С этого дня между Настей и Кранцем началась информационная война. Если прежде Кранц рассматривал появление Насти как изменение количественное, никак не влиявшее на свободное распространение им информации, то после этого случая он заподозрил в Насте конкурента, а может быть — Настя была русской! — и идеологического противника. В прессе Кранца интересовала не столько информация, сколько энергетика высказываний — поддерживающих или, наоборот, осуждающих. Ему нравилось читать подчеркнутые им фразы с акцентами и паузами, становясь тем самым их соавтором. Иногда он даже как бы задумывался, словно подыскивая нужное слово, и если бы в его руках не было газеты, можно было бы полагать, что перед нами разворачивается акт информационно-аналитической медитации. Во время чтения на лице Кранца появлялось выражение ответственности за каждое озвученное им слово. На самом же деле истинность этих текстов не представляла для него самостоятельной ценности и — то ли выносилась им за скобки, то ли гарантировалась самим фактом их публикации. Настя раздражала его преимущественно двумя качествами: критическим отношением к источникам и равнодушием к эмоциональному накалу читавшихся им строк.

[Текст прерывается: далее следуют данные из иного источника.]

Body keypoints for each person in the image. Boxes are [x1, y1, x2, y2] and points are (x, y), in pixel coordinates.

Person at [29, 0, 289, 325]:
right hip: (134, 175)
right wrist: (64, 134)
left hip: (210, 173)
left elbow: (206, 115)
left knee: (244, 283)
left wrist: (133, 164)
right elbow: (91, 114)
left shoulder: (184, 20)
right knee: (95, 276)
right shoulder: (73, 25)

Несколько дней спустя Кранц пришел с реваншем.
— Сегодня в новостях сообщили, что сербы играют в футбол головами албанцев. Какая дикость, а? — Он поставил бутылку на пол и вытер губы. — Средневековье.
Я слабо кивнул, хотя, разумеется, и не представлял, как выглядел футбол в средневековье. Настя фыркнула, но ничего не сказала. Развивая первый успех, Кранц добавил, что сербские солдаты жарят на вертеле зародыши албанских детей. Настя села в кресло и посмотрела на Кранца в упор.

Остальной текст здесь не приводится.